→ **Exercise**:
Which lines in the items below contain the string "GStack", with case matching exactly? Pick out each such line in full.

→ **Given information**:
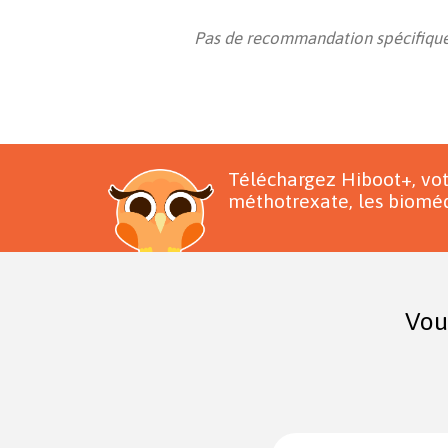
Pas de recommandation spécifique
Téléchargez Hiboot+, vo
méthotrexate, les bioméd
Vou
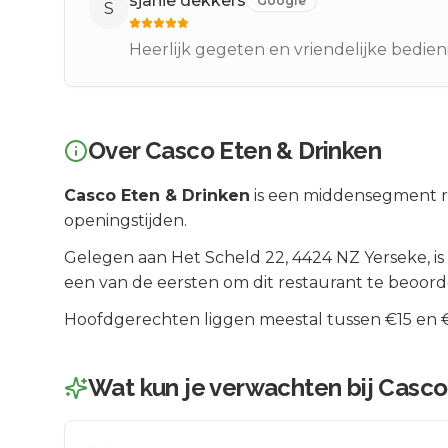
sjanie dekkers
Google
S
Heerlijk gegeten en vriendelijke bedien
Over
Casco Eten & Drinken
Casco Eten & Drinken
is een
middensegment
r
openingstijden.
Gelegen aan
Het Scheld 22
, 4424 NZ
Yerseke
, is
een van de eersten om dit restaurant te beoord
Hoofdgerechten liggen meestal tussen €15 en €2
Wat kun je verwachten bij
Casco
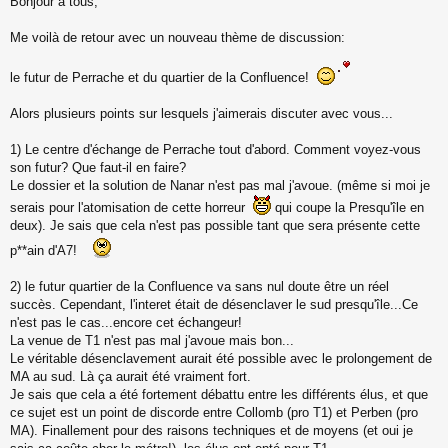
Bonjour à tous,
e
s
s
Me voilà de retour avec un nouveau thème de discussion:
a
g
le futur de Perrache et du quartier de la Confluence!
e
n
o
Alors plusieurs points sur lesquels j'aimerais discuter avec vous...
n
l
1) Le centre d'échange de Perrache tout d'abord. Comment voyez-vous
u
son futur? Que faut-il en faire?
Le dossier et la solution de Nanar n'est pas mal j'avoue. (même si moi je
serais pour l'atomisation de cette horreur
qui coupe la Presqu'île en
deux). Je sais que cela n'est pas possible tant que sera présente cette
p**ain d'A7!
2) le futur quartier de la Confluence va sans nul doute être un réel
succès. Cependant, l'interet était de désenclaver le sud presqu'île...Ce
n'est pas le cas...encore cet échangeur!
La venue de T1 n'est pas mal j'avoue mais bon...
Le véritable désenclavement aurait été possible avec le prolongement de
MA au sud. Là ça aurait été vraiment fort.
Je sais que cela a été fortement débattu entre les différents élus, et que
ce sujet est un point de discorde entre Collomb (pro T1) et Perben (pro
MA). Finallement pour des raisons techniques et de moyens (et oui je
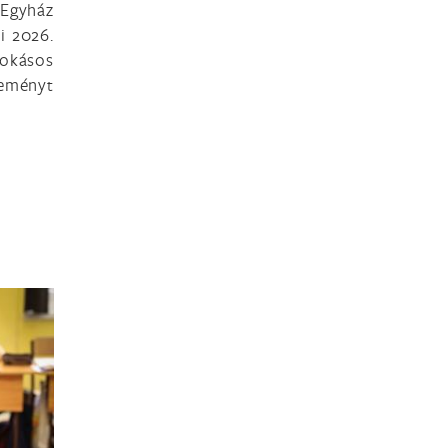
 Egyház
i 2026.
okásos
leményt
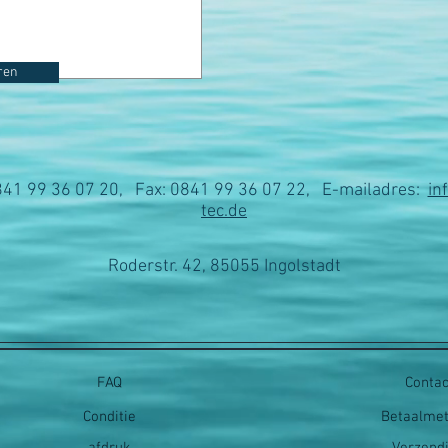
ren
0841 99 36 07 20, Fax: 0841 99 36 07 22, E-mailadres:
in
tec.de
Roderstr. 42, 85055 Ingolstadt
FAQ
Contac
Conditie
Betaalme
afdruk
Verzend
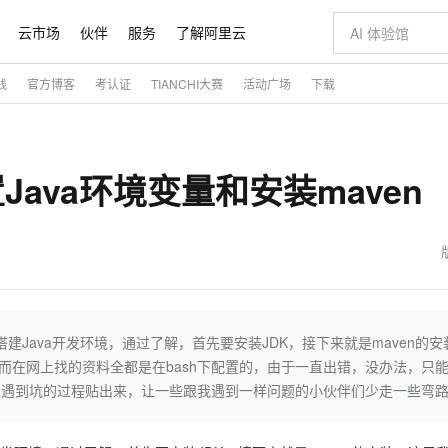
云市场
伙伴
服务
了解阿里云
践
官方博客
考认证
TIANCHI大赛
活动广场
下载
AI 特惠
数据与 API
成为产品伙伴
企业增值服务
最佳实践
价格计算器
AI 场景体
基础软件
产品伙伴合
阿里云认证
市场活动
配置报价
大模型
自助选配和估算价格
步到位
智启 AI 普惠权益
产品生态集成认证中心
企业支持计划
云上春晚
域名与网站
Qwen Audio：打造专属 AI 语音助手
千问官方 MaaS 平台，为开发者和 Agent 而生，新用户赠送 1 亿 + tokens 额度
一句话生成原生
AI Coding
阿里云Maa
2026 阿里云
云服务器 E
为企业打
数据集
Windows
大模型认证
模型
NEW
NEW
置Java环境变量和安装maven
格式还原
值低价云产品抢先购
至高享 1亿+免费 tokens，加速 Al 应用落地
提供智能易用的域名与建站服务
Qwen-Audio-3.0-Realtime 端到端实时语音角色扮演
输入一句话想法,
智能编程，一键
安全可靠、
产品生态伙伴
专家技术服务
云上奥运之旅
弹性计算合作
阿里云中企出
手机三要素
宝塔 Linux
全部认证
价格优势
开源旗舰模型
即刻拥有 DeepSeek-V4-Pro
阿里云 OPC 创新助力计划
千问大模型
一键部署幻兽
AI 电商营销
对象存储 O
大模型
产品生态伙伴工作台
企业增值服务台
云栖战略参考
云存储合作计
云栖大会
身份实名认证
CentOS
训练营
推动算力普惠，释放技术红利
最高返9万
真正可用的 1M 上下文,一次完成代码全链路开发
快速构建应用程序和网站，即刻迈出上云第一步
轻松解锁专属 DeepSeek-V4-Pro
至高百万元 Token 补贴，加速一人公司成长
多元化、高性能、安全可靠的大模型服务
一键购买专属
从图文生成到
云上的中国
数据库合作计
活动全景
短信
Docker
图片和
自进化智能体
5 分钟轻松部署专属 QwenPaw
Token Plan 模型订阅计划
数字证书管理服务（原SSL证书）
高效搭建 AI
AI 广告创作
无影云电脑
企业成长
NEW
HOT
信息公告
看见新力量
云网络合作计
OCR 文字识别
JAVA
越聪明
证享300元代金券
全托管，含MySQL、PostgreSQL、SQL Server、MariaDB多引擎
Qwen3.8-Max 首发尝鲜，限时加量 10 倍，夜间低至2折
实现全站HTTPS，呈现可信的WEB访问
从聊天伙伴进化为能主动干活的本地数字员工
图文、视频一
随时随地安
魔搭 Mode
Kimi-K3
HappyHors
NEW
loud
服务实践
官网公告
金融模力时刻
Salesforce O
版
发票查验
全能环境
Claude Code + GStack 打造工程团队
千问办公，限时限量积分加倍
Qoder
低代码高效构
AI 建站
短信服务
建Java开发环境，通过了解，首先要安装JDK，接下来就是maven的安
型
NEW
作计划
Kimi 最新旗舰模型，长程编程与推理利器
让文字生成流
计划
创新中心
魔搭 ModelSc
健康状态
理服务
让AI从“聊天伙伴”进化为能干活的“数字员工”
安装技能 GStack，拥有专属 AI 工程团队
你的AI工作搭子，覆盖日常办公高频场景
面向真实软件的智能体编程平台
0 代码专业建
h，而在网上找的资料全都是在bash下配置的，由于一直出错，没办法，只
客户案例
天气预报查询
操作系统
态合作计划
发环境遇到坑的过程贴出来，让一些跟我遇到一样问题的小伙伴们少走一些弯
Deepseek-v4-pro
HappyHors
同享
万小智 AI 建站低至 15元/月
Qoder CN
AI 短剧/漫剧
云原生数据库 
快递物流查询
WordPress
成为服务伙
高校合作
点，立即开启云上创新
覆盖公网/内网、递归/权威、移动APP等全场景解析服务
送.CN域名，送备案服务码
基于千问大模型等，支持代码智能生成、研发智能问答
AI助力短剧
态智能体模型
旗舰 MoE 大模型，百万上下文与顶尖推理能力
图生视频，流
Ubuntu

→ **Response to this task**:
Claude Code + GStack 打造工程团队
安装技能 GStack，拥有专属 AI 工程团队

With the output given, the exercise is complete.